After several bail applications were rejected, the lawyer advised Monica to stop contacting us as they feared that being a women’s rights organisation our only interest would be to secure a conviction. But Monica’s mother kept in touch. Somehow she felt that we could mediate between the police, the court and Iqbal’s family to secure the future of her daughter.
As the charge sheet was getting filed, Monica delivered a baby girl. The trial started four months later. Monica came to court carrying her tiny daughter in her arms, both fully covered in a Hijab! Perhaps, she thought, this would give her a semblance of respectability within the court environment or that by accepting the cultural norms of Iqbal’s family she would gain acceptability.
The trial concluded within two hearings.
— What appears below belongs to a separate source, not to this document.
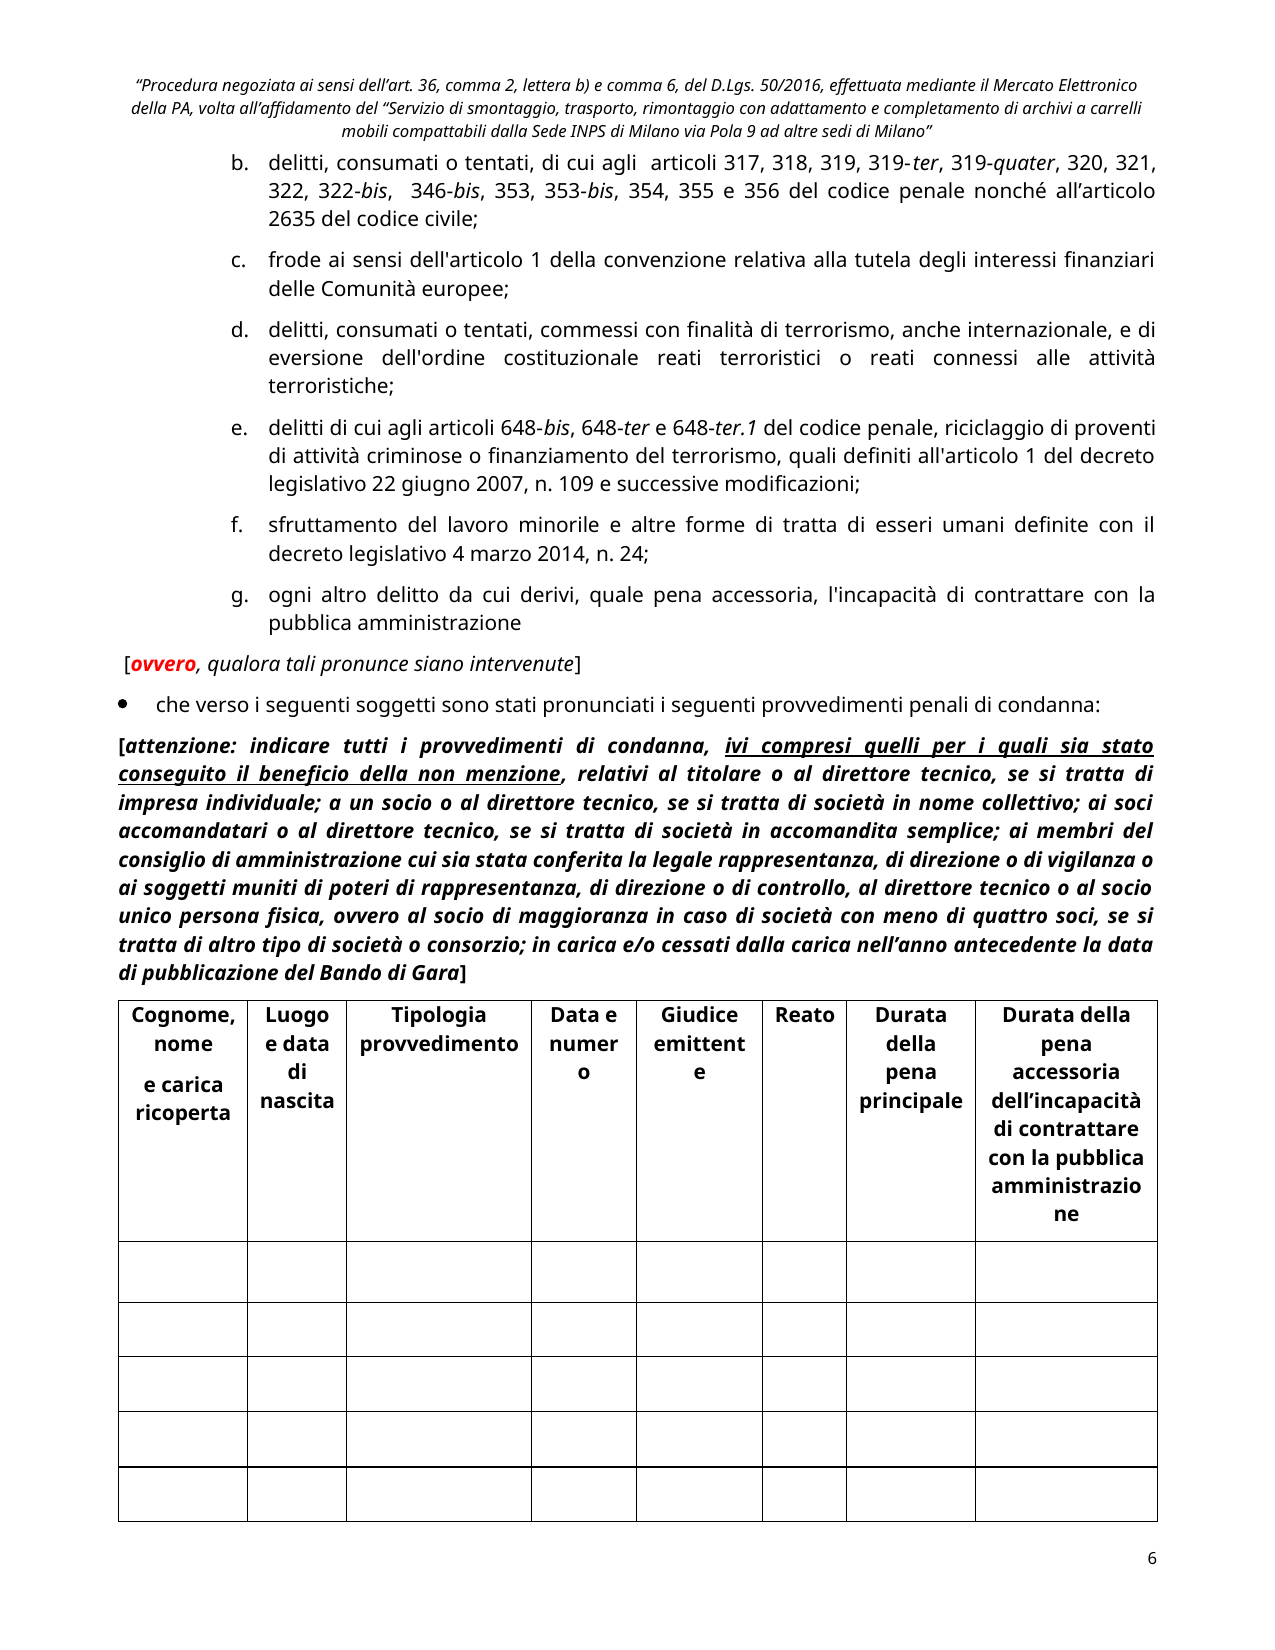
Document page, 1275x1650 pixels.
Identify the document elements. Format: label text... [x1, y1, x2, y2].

There was nothing much to decide. Monica turned hostile and deposed on oath that she does not know Iqbal, that it was a case of mistaken identity by the police. Everyone cooperated – the Investigating Officer, the woman public prosecutor, the court staff, and even the judge herself! Iqbal was acquitted. We have not been able to contact Monica or her mother thereafter. We do not know whether Iqbal actually married her.
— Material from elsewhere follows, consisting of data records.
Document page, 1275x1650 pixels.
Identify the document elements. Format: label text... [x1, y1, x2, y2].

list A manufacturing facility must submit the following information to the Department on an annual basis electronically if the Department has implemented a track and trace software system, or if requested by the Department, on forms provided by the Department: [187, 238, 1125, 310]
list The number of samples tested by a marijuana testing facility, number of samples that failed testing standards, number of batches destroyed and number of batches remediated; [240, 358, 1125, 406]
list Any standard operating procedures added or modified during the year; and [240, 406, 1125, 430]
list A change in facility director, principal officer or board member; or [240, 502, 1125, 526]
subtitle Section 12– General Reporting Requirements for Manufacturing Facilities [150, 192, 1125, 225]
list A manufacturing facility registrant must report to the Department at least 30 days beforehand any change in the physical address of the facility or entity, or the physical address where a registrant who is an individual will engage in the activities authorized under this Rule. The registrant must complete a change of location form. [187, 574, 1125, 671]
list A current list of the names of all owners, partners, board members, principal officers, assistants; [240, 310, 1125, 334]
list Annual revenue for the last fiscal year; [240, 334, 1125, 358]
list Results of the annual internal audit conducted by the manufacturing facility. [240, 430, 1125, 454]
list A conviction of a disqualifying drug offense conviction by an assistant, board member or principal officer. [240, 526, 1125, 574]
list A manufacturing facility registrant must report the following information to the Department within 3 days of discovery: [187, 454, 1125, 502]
This is a case where a young girl with multiple levels of marginalization tries to find a meaningful resolution on her own terms. She is then caught in a web of state laws and its moral codes. Young girls in consensual relationships, who accidentally get caught in this legal web will have no other option but to turn hostile in court.
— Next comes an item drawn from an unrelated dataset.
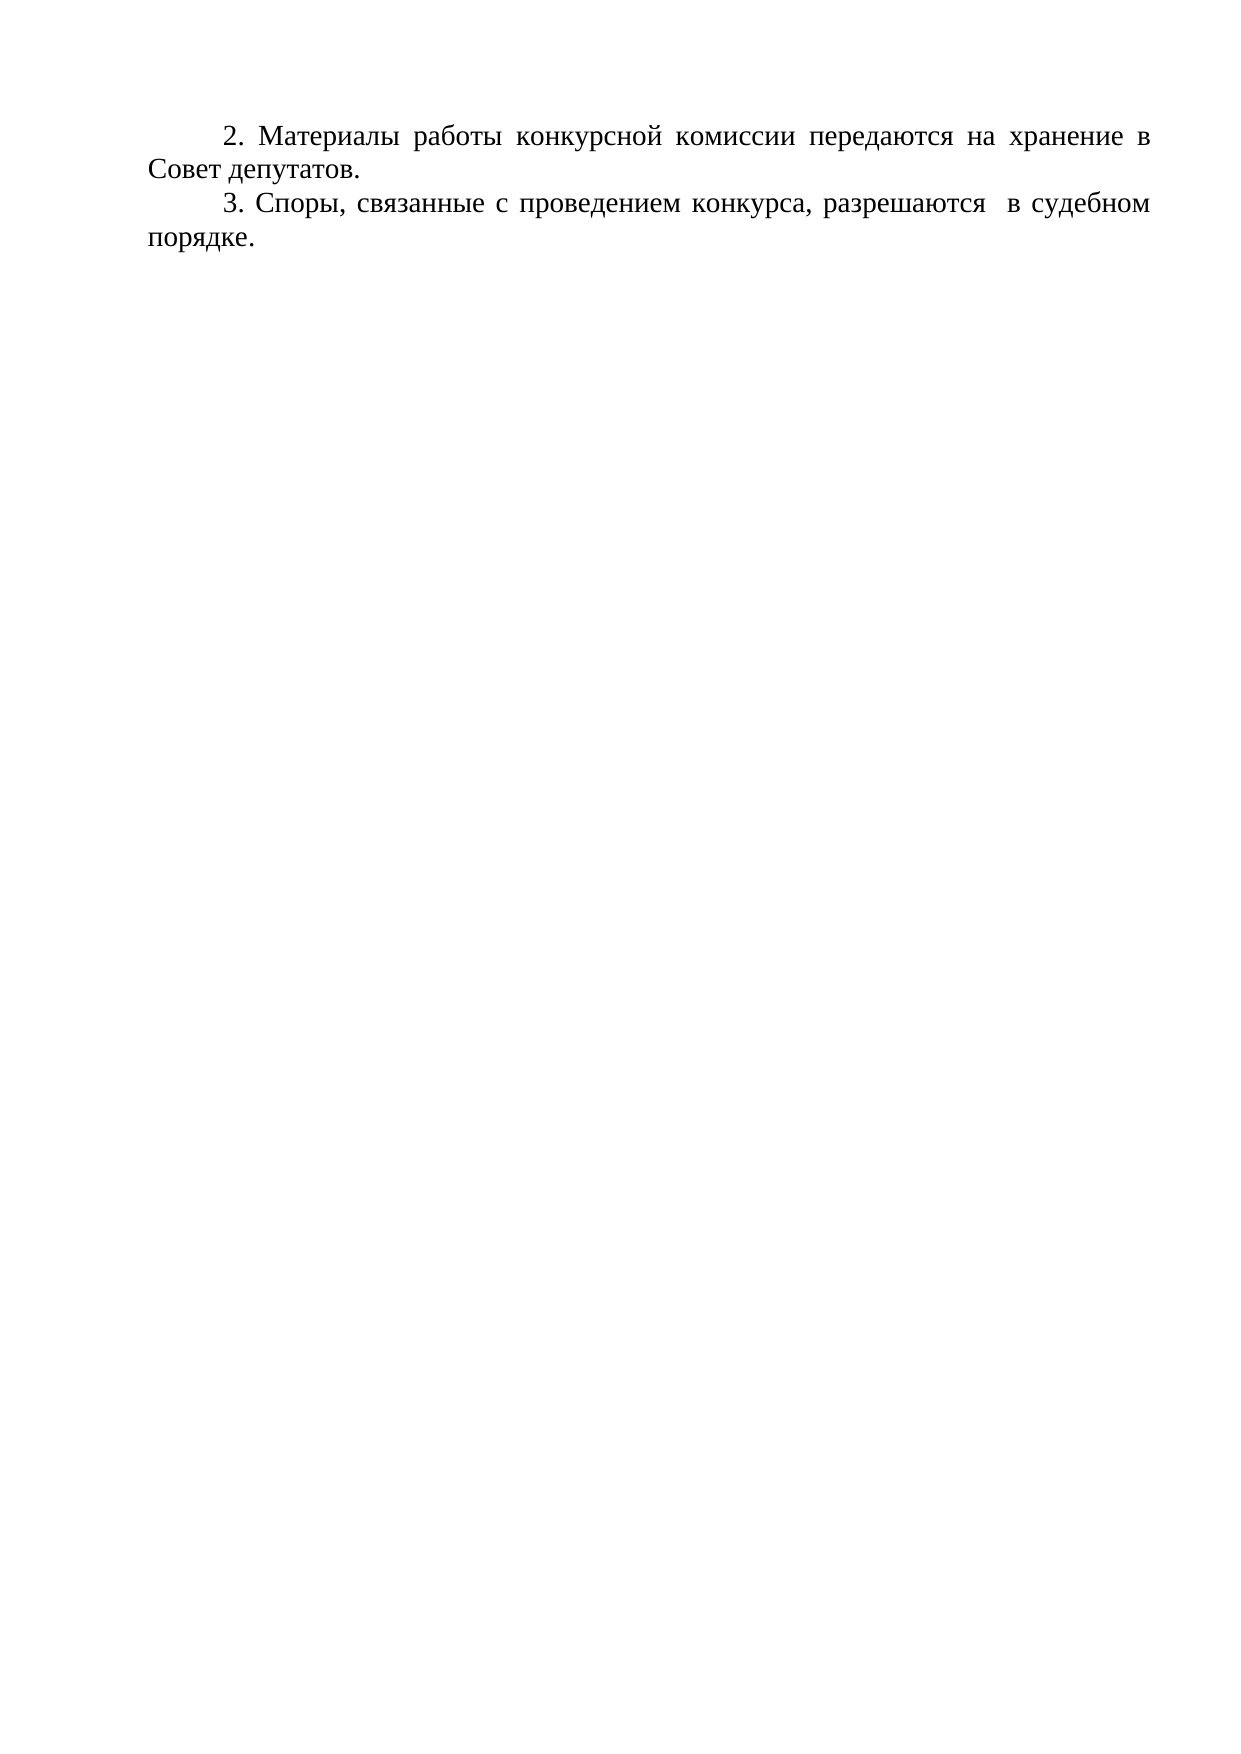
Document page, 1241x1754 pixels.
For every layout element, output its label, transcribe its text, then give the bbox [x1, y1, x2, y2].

text 2. Материалы работы конкурсной комиссии передаются на хранение в Совет депутатов. [148, 118, 1152, 185]
text 3. Споры, связанные с проведением конкурса, разрешаются в судебном порядке. [148, 185, 1152, 319]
More recently, the situation of girls like Monica has been rendered even more precarious. The recently enacted Protection of Children from Sexual Offences Act, 2012 prohibits all sexual activity for children below 18, as consent of children is not recognised. It also introduced the provision of mandatory reporting, hence non reporting of sexual activity of children below the age of 18 has been now rendered an offence.
The Act aims to deal with child marriage, rape and trafficking of children and is based on the underlying premise that a young girl is incapable of giving valid consent. However these same girl are routinely exposed to discrimination, vulnerabilities and a range of exploitations. Women’s groups appealed to protect the interest of these children and campaigned, not to criminalise normal sexual exploration during growing up years. But in the fight with a conservative and regressive moral brigade, we lost.
When will state and civil society begin to take responsibility and address marginalities of poor young girls rather than sitting on a moral high ground, and criminalizing its consequences? What is the future that awaits these young girls?
*The names of both the survivor and the accused as well as the month in which the newspaper report appeared, have been changed to protect the identity.